Les Etats-Unis sont aujourd’hui le coq de la basse-cour, avec d’énormes avantages militaires et économiques sur leurs rivaux. Ils ont la réputation de dépenser plus pour leur armée que les dix nations qui les succèdent réunies. Leur marché de consommation est le plus riche du monde, et le dollar reste la monnaie de référence pour tous les habitants de la planète.
Aucune autre nation ne s’en approche. Il faudrait un talent rare pour mettre le pays à genoux. Mais cela ne fait que quelques semaines que la nouvelle administration est en place, et Donald Trump commence fort.
La BBC rapporte :
« Après que le président américain Donald Trump a menacé le Canada d’appliquer des tarifs douaniers élevés, Monika Morelli, de Montréal, a annulé ses abonnements à Netflix et Amazon, deux géants américains. Elle a également annulé un voyage qu’elle avait prévu plus tard dans l’année à la Nouvelle-Orléans. ‘Quelque chose a été irrévocablement brisé désormais, après des siècles d’alliance entre les Etats-Unis et le Canada’, a déclaré Mme Morelli, 39 ans, à la BBC. »

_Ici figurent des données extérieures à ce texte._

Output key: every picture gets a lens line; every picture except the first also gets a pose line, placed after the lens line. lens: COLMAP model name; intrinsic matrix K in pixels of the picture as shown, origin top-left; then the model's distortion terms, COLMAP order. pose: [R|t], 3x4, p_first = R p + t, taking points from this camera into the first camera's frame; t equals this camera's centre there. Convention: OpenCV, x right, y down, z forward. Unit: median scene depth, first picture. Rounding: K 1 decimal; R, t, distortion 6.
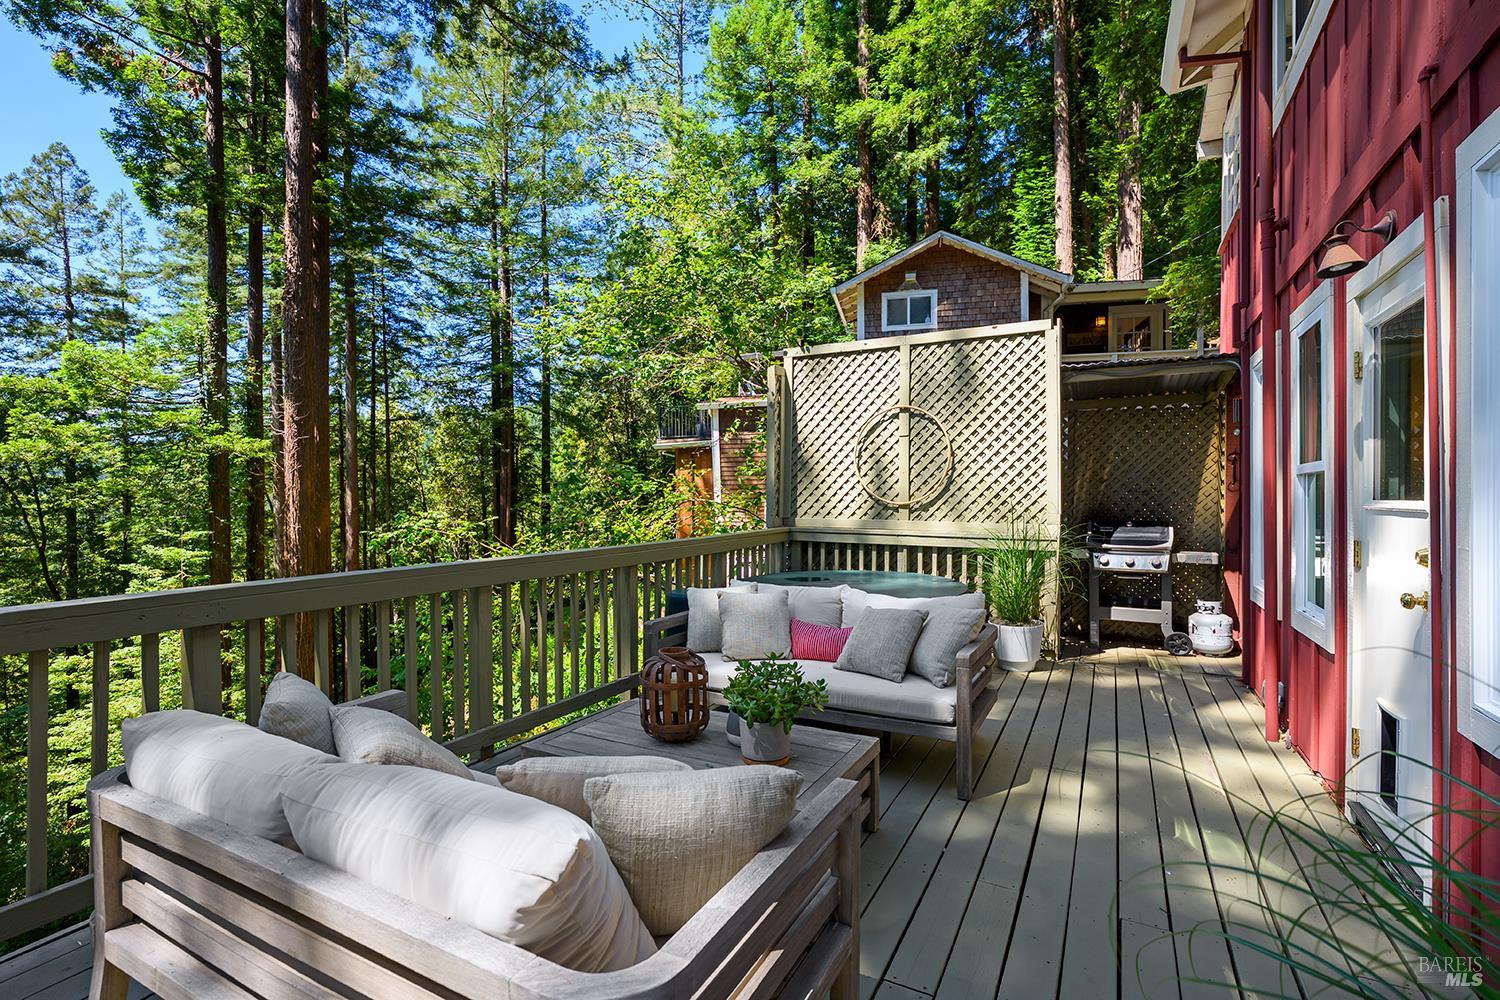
lens RADIAL K [[694.4, 0, 750.0], [0, 694.4, 500.0], [0, 0, 1]] dist [0.000786, 0.000096]
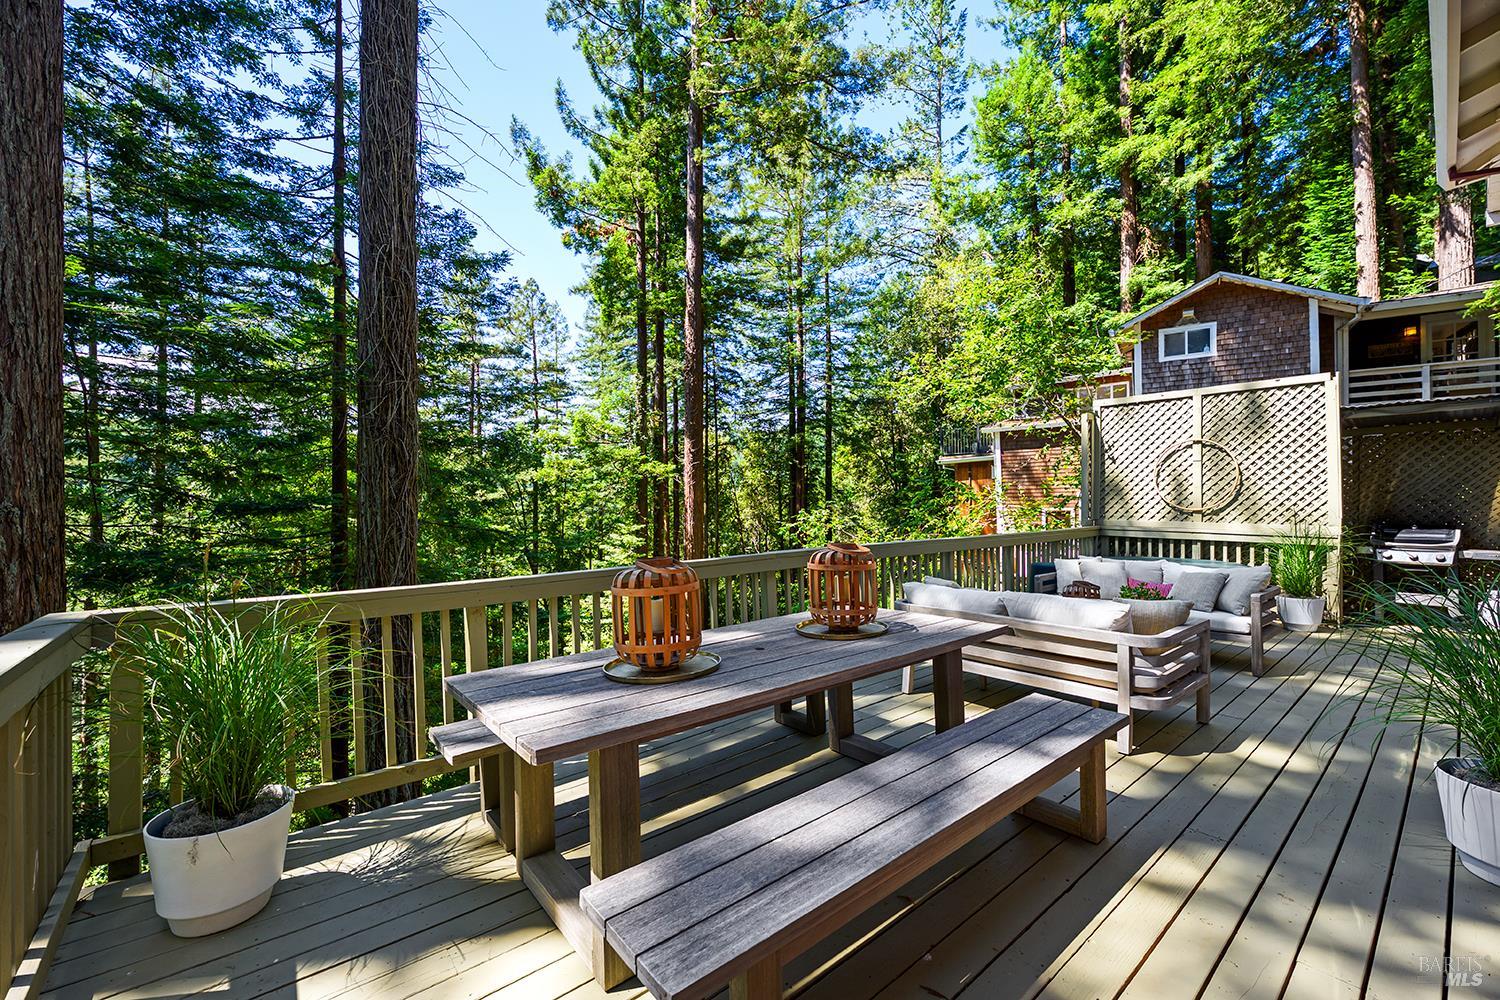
lens RADIAL K [[608.8, 0, 746.2], [0, 608.8, 497.2], [0, 0, 1]] dist [-0.002191, 0.000081]
pose [[0.926365, -0.004189, -0.376603, -0.056815], [-0.000497, 0.999924, -0.012343, -0.001666], [0.376626, 0.011622, 0.926292, -0.169244]]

Et voici un extrait du India Cable, où un expulsé décrit son voyage de retour en Inde :
« Pendant 40 heures, nous avons été menottés, les pieds attachés par des chaînes et nous n’étions pas autorisés à bouger d’un pouce de nos sièges… l’équipage ouvrait la porte et nous poussait à l’intérieur des toilettes. »
La clé ? Se faire des ennemis dans le monde entier. Et s’étendre. Les troupes américaines sont déjà stationnées dans 800 bases (dont certaines sont secrètes) à l’étranger. Et chaque jour vient avec son lot de menaces pour une prochaine cible – Canada, Mexique, Groenland, Panama, Gaza.

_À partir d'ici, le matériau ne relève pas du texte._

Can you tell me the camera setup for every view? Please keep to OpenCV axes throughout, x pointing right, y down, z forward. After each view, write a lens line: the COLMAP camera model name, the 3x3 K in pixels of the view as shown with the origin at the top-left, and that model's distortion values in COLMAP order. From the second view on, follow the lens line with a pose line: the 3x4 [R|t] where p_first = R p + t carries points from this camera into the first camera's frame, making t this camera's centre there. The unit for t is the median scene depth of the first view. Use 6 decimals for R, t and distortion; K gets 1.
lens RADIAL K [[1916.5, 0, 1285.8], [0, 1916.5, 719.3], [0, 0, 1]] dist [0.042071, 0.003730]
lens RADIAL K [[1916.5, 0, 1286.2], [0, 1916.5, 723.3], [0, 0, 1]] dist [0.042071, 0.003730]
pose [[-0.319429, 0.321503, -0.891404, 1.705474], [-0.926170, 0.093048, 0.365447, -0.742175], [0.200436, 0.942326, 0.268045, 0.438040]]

Mais même avec Trump à la barre, les « U(RS)SA » ont probablement encore quelques bonnes années devant eux avant de couler. Que doit-il faire ? Quel cap doit-il prendre ? L’historien Paul Kennedy nous explique son défi actuel :
« La tâche des hommes d’Etat américains au cours des prochaines décennies consiste à reconnaître que de grandes tendances sont en cours et qu’il est nécessaire de ‘gérer’ les affaires de manière à ce que l’érosion relative de la position des Etats-Unis se fasse lentement et en douceur, et ne soit pas accélérée par des politiques qui n’apportent qu’un avantage à court terme mais un désavantage à plus long terme. »

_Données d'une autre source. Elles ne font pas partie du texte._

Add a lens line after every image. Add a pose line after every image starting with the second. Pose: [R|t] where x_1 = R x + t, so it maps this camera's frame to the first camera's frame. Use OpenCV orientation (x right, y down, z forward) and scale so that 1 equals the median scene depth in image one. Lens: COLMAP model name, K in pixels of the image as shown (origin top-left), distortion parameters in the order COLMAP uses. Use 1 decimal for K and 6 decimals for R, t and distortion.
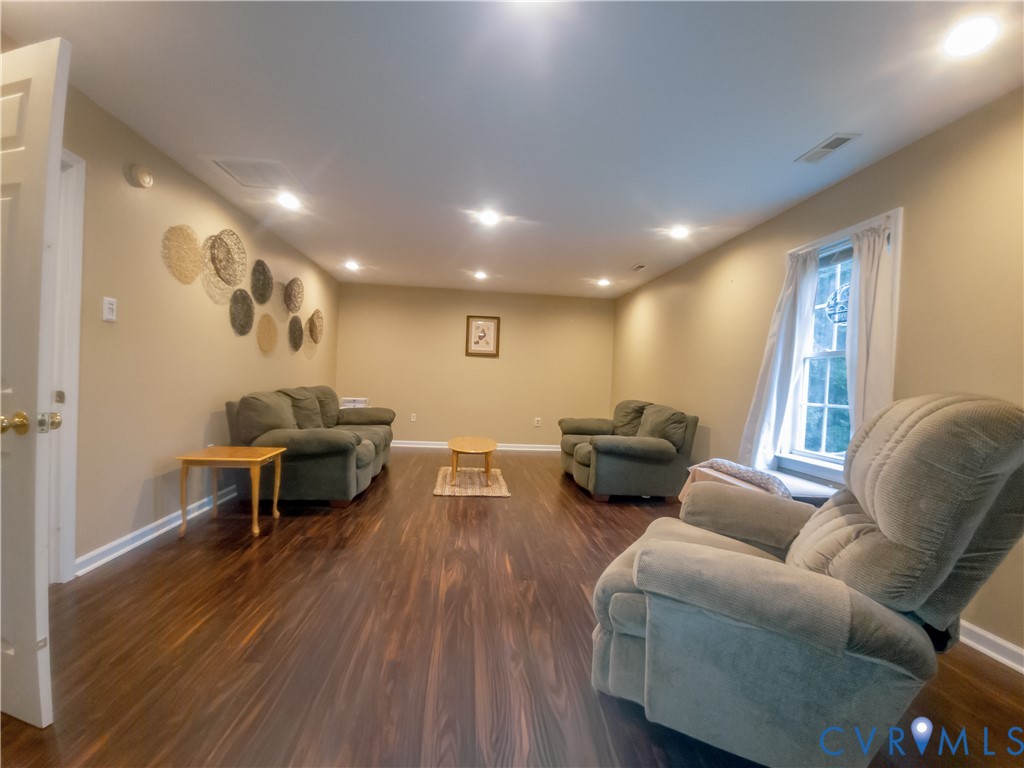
lens RADIAL K [[449.2, 0, 512.0], [0, 449.2, 384.0], [0, 0, 1]] dist [-0.018825, 0.000205]
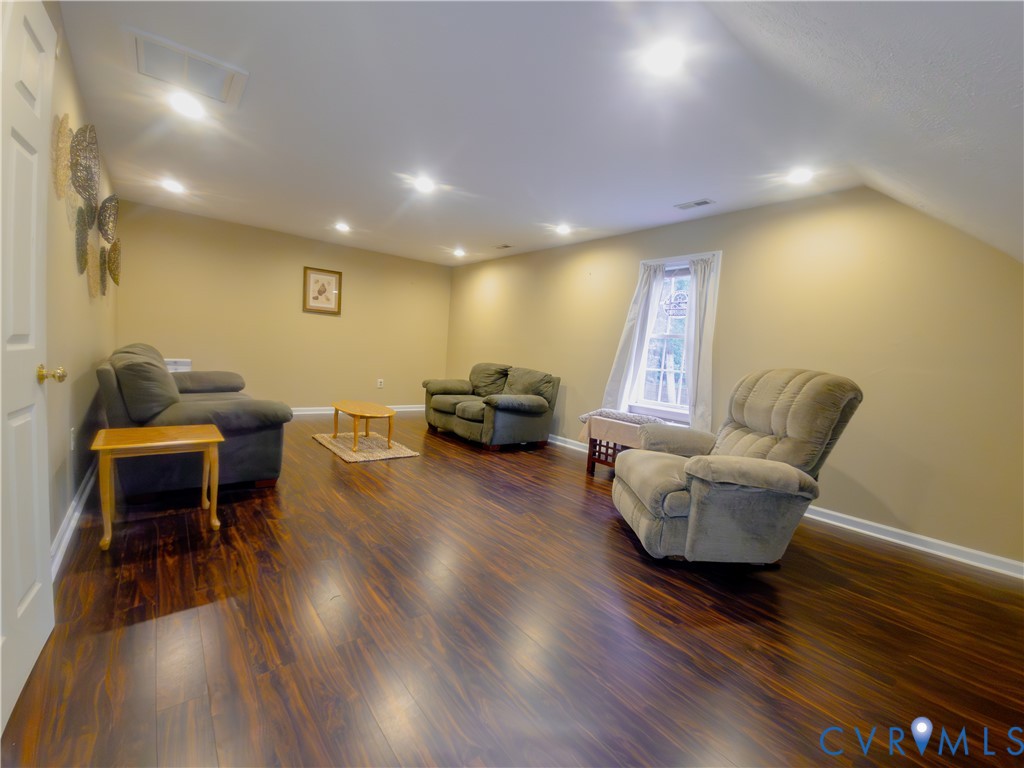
lens RADIAL K [[443.4, 0, 537.2], [0, 443.4, 380.7], [0, 0, 1]] dist [-0.000676, -0.008735]
pose [[0.829107, -0.019559, 0.558748, -0.356946], [-0.030145, 0.996370, 0.079609, -0.017085], [-0.558277, -0.082848, 0.825508, -0.007817]]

Un véritable programme visant à privilégier « les Etats-Unis d’abord » pourrait probablement garantir un avenir harmonieux, pacifique et civilisé pour le pays. Oui, les Etats-Unis pourraient gérer leurs ressources avec calme et prudence. Ils pourraient réduire leurs dépenses actuelles de 2 000 milliards de dollars en revenant aux niveaux de 2019, et équilibrer leur budget. Ils pourraient cesser de tenter de diriger le monde, et ramener ainsi leurs troupes à la maison.
Ou bien, ils pourraient suivre le chemin bien tracé qui les mène tout droit vers la forêt de Teutobourg.
2 commentaires
Il est impossible de dire si Trump est une solution pour les USA. On verra si oui ou non, et dans quelle mesure, dans quelques années. Mais ce qui est certain c’est que les USA et l’Occident en général, Europe en tête, doivent cesser de se prendre pour le centre du monde comme ils l’ont cru pendant deux siècles et encore à l’époque de Colin Powell ( 1937-2021) lequel affirmait à propos des USA « Nous représentons le dernier et le meilleur espoir sur cette planète ». Tant que les Occidentaux mondialiseront en se croyant plus « éclairés » que le monde entier ils susciteront des haines et iront à la catastrophe.
Les USA dispose d’une bonne marge « technologique », à preuve les réussites dans ce domaine et la maitrise relative d’internet. Même leur démographie reste dynamique, ce qui n’est pas le cas de l’Europe, Russie comprise, et « on » se massacre !!! Trump est, pour l’Europe, une bonne nouvelle politique, pas économique, mais qu’importe la politique doit passer devant. Les diverses « luttes » post marxistes doivent cesser.